'It will stick with me. I'll always feel angry'

21st September 2012 at 01:00
Pupils hit by the GCSE grading controversy give us their views

The grading of English GCSEs this year has been beset by scandal, with headteachers claiming that many thousands of pupils have missed out on the grades they deserve. As the fallout continued, TES spoke to pupils from two of the schools affected.

Shannon Poole, 17, of Lord Lawson of Beamish Academy, Birtley, Co Durham. Predicted to gain a BC grade in GCSE English, but received a D. Of Shannon's 13 GCSEs, all but English and maths were at grade C or above.

"I got a B in my mock exam, so that was my target result. I was really devastated when the results came out. I actually cried. It was horrible.

"I was fortunate enough that the school is understanding and able to help me to start on the subjects I had wanted to do. I'm doing A levels in health and social care, applied science and textiles.

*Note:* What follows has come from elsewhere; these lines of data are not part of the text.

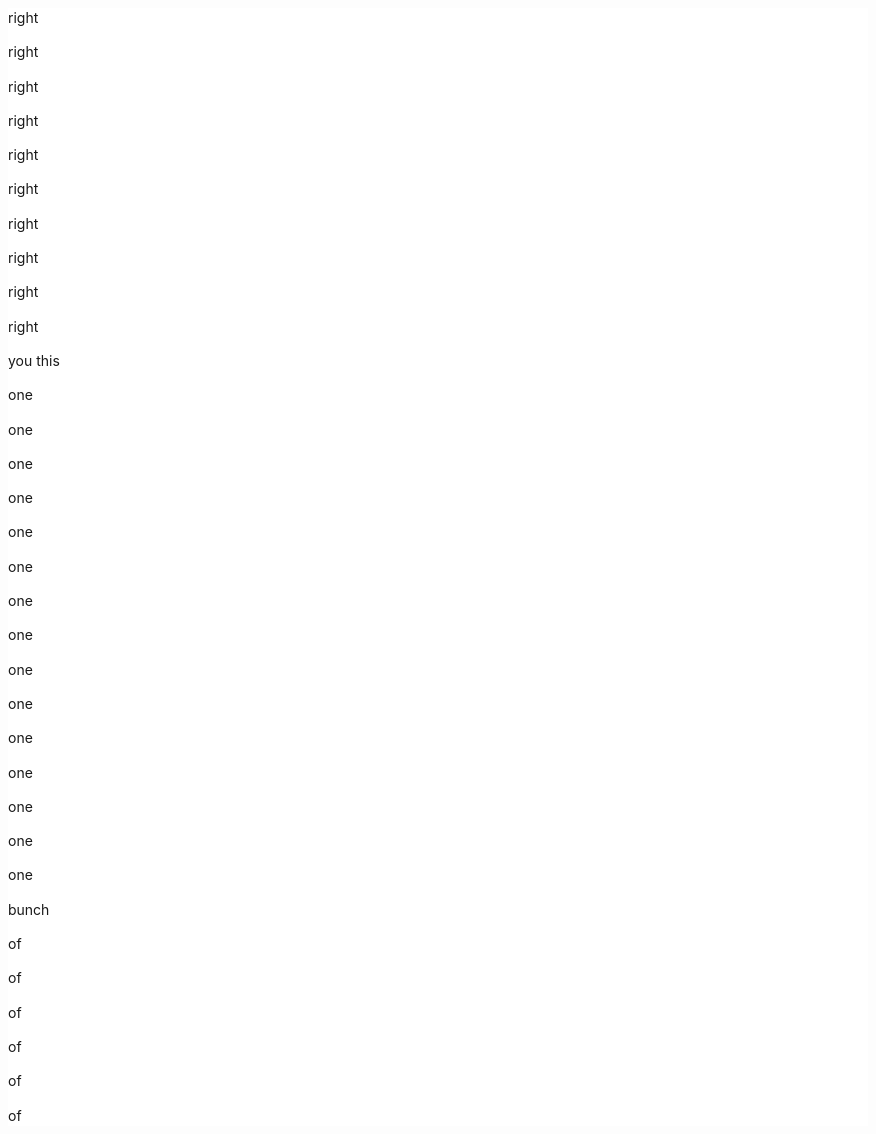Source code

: right

right

right

right

right

right

right

right

right

right

 you this

one

one

one

one

one

one

one

one

one

one

one

one

one

one

one

 bunch

of

of

of

of

of

of
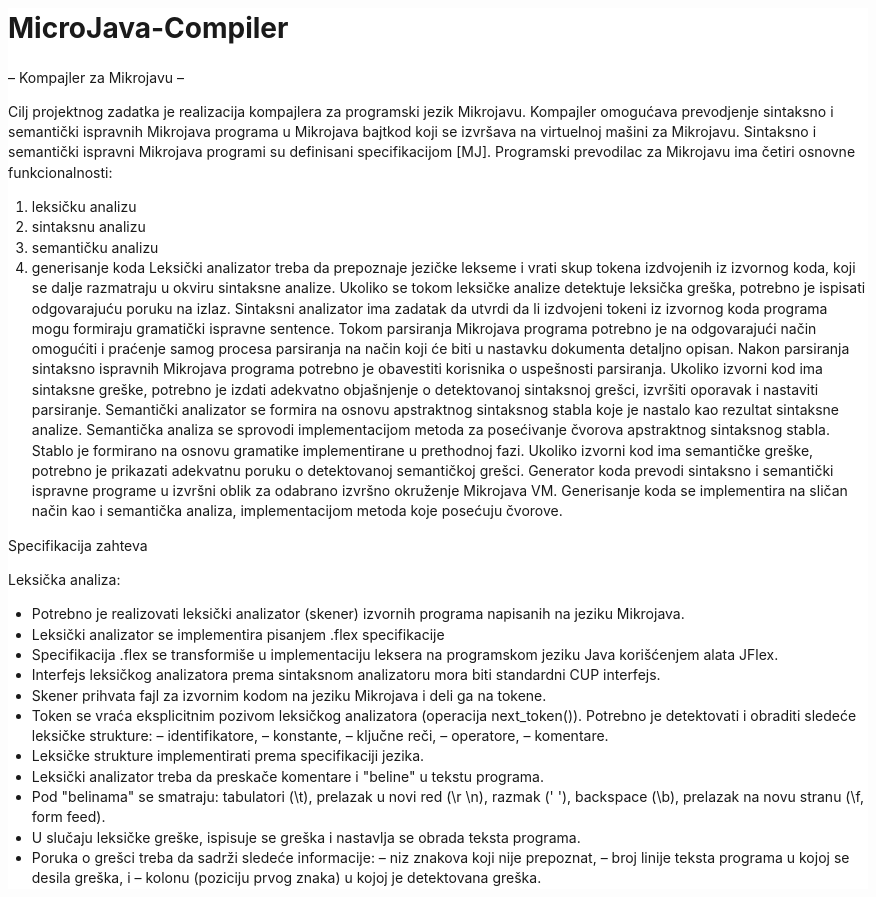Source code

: # MicroJava-Compiler


– Kompajler za Mikrojavu –


Cilj projektnog zadatka je realizacija kompajlera za programski jezik Mikrojavu. Kompajler
omogućava prevodjenje sintaksno i semantički ispravnih Mikrojava programa u Mikrojava bajtkod
koji se izvršava na virtuelnoj mašini za Mikrojavu. Sintaksno i semantički ispravni Mikrojava
programi su definisani specifikacijom [MJ].
Programski prevodilac za Mikrojavu ima četiri osnovne funkcionalnosti: 
1. leksičku analizu
2. sintaksnu analizu
3. semantičku analizu
4. generisanje koda
Leksički analizator treba da prepoznaje jezičke lekseme i vrati skup tokena izdvojenih iz
izvornog koda, koji se dalje razmatraju u okviru sintaksne analize. Ukoliko se tokom leksičke
analize detektuje leksička greška, potrebno je ispisati odgovarajuću poruku na izlaz.
Sintaksni analizator ima zadatak da utvrdi da li izdvojeni tokeni iz izvornog koda programa
mogu formiraju gramatički ispravne sentence. Tokom parsiranja Mikrojava programa potrebno je
na odgovarajući način omogućiti i praćenje samog procesa parsiranja na način koji će biti u
nastavku dokumenta detaljno opisan. Nakon parsiranja sintaksno ispravnih Mikrojava programa
potrebno je obavestiti korisnika o uspešnosti parsiranja. Ukoliko izvorni kod ima sintaksne greške,
potrebno je izdati adekvatno objašnjenje o detektovanoj sintaksnoj grešci, izvršiti oporavak i
nastaviti parsiranje.
Semantički analizator se formira na osnovu apstraktnog sintaksnog stabla koje je nastalo kao
rezultat sintaksne analize. Semantička analiza se sprovodi implementacijom metoda za posećivanje
čvorova apstraktnog sintaksnog stabla. Stablo je formirano na osnovu gramatike implementirane u
prethodnoj fazi. Ukoliko izvorni kod ima semantičke greške, potrebno je prikazati adekvatnu
poruku o detektovanoj semantičkoj grešci.
Generator koda prevodi sintaksno i semantički ispravne programe u izvršni oblik za
odabrano izvršno okruženje Mikrojava VM. Generisanje koda se implementira na sličan način kao i
semantička analiza, implementacijom metoda koje posećuju čvorove.


Specifikacija zahteva

Leksička analiza:
- Potrebno je realizovati leksički analizator (skener) izvornih programa napisanih na jeziku
Mikrojava.
- Leksički analizator se implementira pisanjem .flex specifikacije
- Specifikacija .flex se transformiše u implementaciju leksera na programskom jeziku Java
korišćenjem alata JFlex.
- Interfejs leksičkog analizatora prema sintaksnom analizatoru mora biti standardni CUP interfejs.
- Skener prihvata fajl za izvornim kodom na jeziku Mikrojava i deli ga na tokene.
- Token se vraća eksplicitnim pozivom leksičkog analizatora (operacija next_token()).
Potrebno je detektovati i obraditi sledeće leksičke strukture:
	– identifikatore,
	– konstante,
	– ključne reči,
	– operatore,
	– komentare.
- Leksičke strukture implementirati prema specifikaciji jezika.
- Leksički analizator treba da preskače komentare i "beline" u tekstu programa.
- Pod "belinama" se smatraju: tabulatori (\t), prelazak u novi red (\r \n), razmak (' '), backspace
(\b), prelazak na novu stranu (\f, form feed).
- U slučaju leksičke greške, ispisuje se greška i nastavlja se obrada teksta programa.
- Poruka o grešci treba da sadrži sledeće informacije:
	– niz znakova koji nije prepoznat,
	– broj linije teksta programa u kojoj se desila greška, i
	– kolonu (poziciju prvog znaka) u kojoj je detektovana greška.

"It does feel really unfair, especially as we did (Welsh exam board) WJEC exams. It means we did the same exam as students in Wales. We could get higher marks but still not get the grade C that they get.

"I'm nervous about doing the resit. The D grade is really a knock-back and I don't feel confident in my English. I think that will always be something that sticks at the back of my mind. I'll always feel angry about it."

Devon Parkin, 16, of Lord Lawson of Beamish Academy. Predicted to gain a grade C, but received a D.

"I've got 14 GCSEs - I did some in Year 10 - and got a C on all of them, except English. My parents said, 'Well, you could have got a C on that one as well', but when I told them what had happened, with the marks needed for the grade being changed, they understood.

"Then they were a bit angry on my behalf. The head and the teachers were angry, too. They want something to be done."

Avinash Balaggan, 16, of Lord Lawson of Beamish Academy. Predicted to achieve a grade C, but received a D. Of Avinash's 12 GCSEs, English was the only one in which he did not gain a grade C or higher. He is now studying for A levels in ICT, PE and applied science.

"My teachers had told me that, based on the (internally marked) controlled assessment, I would get a grade C. I was shocked and quite angry when I got a D.

"I'm still a bit annoyed. I'm in two minds about the resit: even though I do want to get it, I feel I should have got a C in the first place. Now I'm having to revise and go to two lessons a week in English GCSE. I'm studying for something that I think I've already passed."

Madison Hewitson, 16, of King Edward VI School, Bury St Edmunds, Suffolk. Predicted to get grade A, but received a B. She is now studying for A levels in physics, chemistry, biology and psychology.

"I was really disappointed because I want to go into veterinary medicine and it's very competitive. To have an A in English would boost me - I'd be more likely to get in. I am going to look at having it re-marked. If that comes out the same, I think I'll retake it."

Brad Gosling, 16, of King Edward VI School. Predicted to achieve two Cs in English literature and language, but received two Ds.

"I don't want to retake because I don't want to make up for a mistake that AQA made. They should fix it, they should re-mark the papers.

"The school has let me into the sixth form. I'm studying four A levels: PE, ICT, biology and product design.

"I've always had problems with English because I have a speech impediment. I couldn't hold a pen properly until I was five and people struggled to understand me, so I would get upset and depressed.

"The idea of the English Baccalaureate Certificate is really stupid. Why muck up people's exams and then change it? Why not just keep the GCSE and sort out the grade boundaries?"

Zac Shaw, 16, of King Edward VI School. Predicted to gain two Bs in English literature and language, but received two Cs.

"I wanted to take English at A level and was hoping for a B because that's the minimum requirement. I'm good at art and media but English was the only academic subject that I was hoping for a higher grade than a C in, because I'm sort of average at maths, science and the rest.

"When I got my grade I thought my chances of doing English A level at sixth form were ruined. I spoke to the school and they said it was OK to do the course because I was predicted a B.

"But on a personal level, before I got that mark I was confident that I could do the English A level; when I got that C it knocked my confidence. I'm not retaking it because I'm doing A level, but it's irritating. I know I was capable."

Now I'm having to revise. I'm studying for something that I think I've already passed.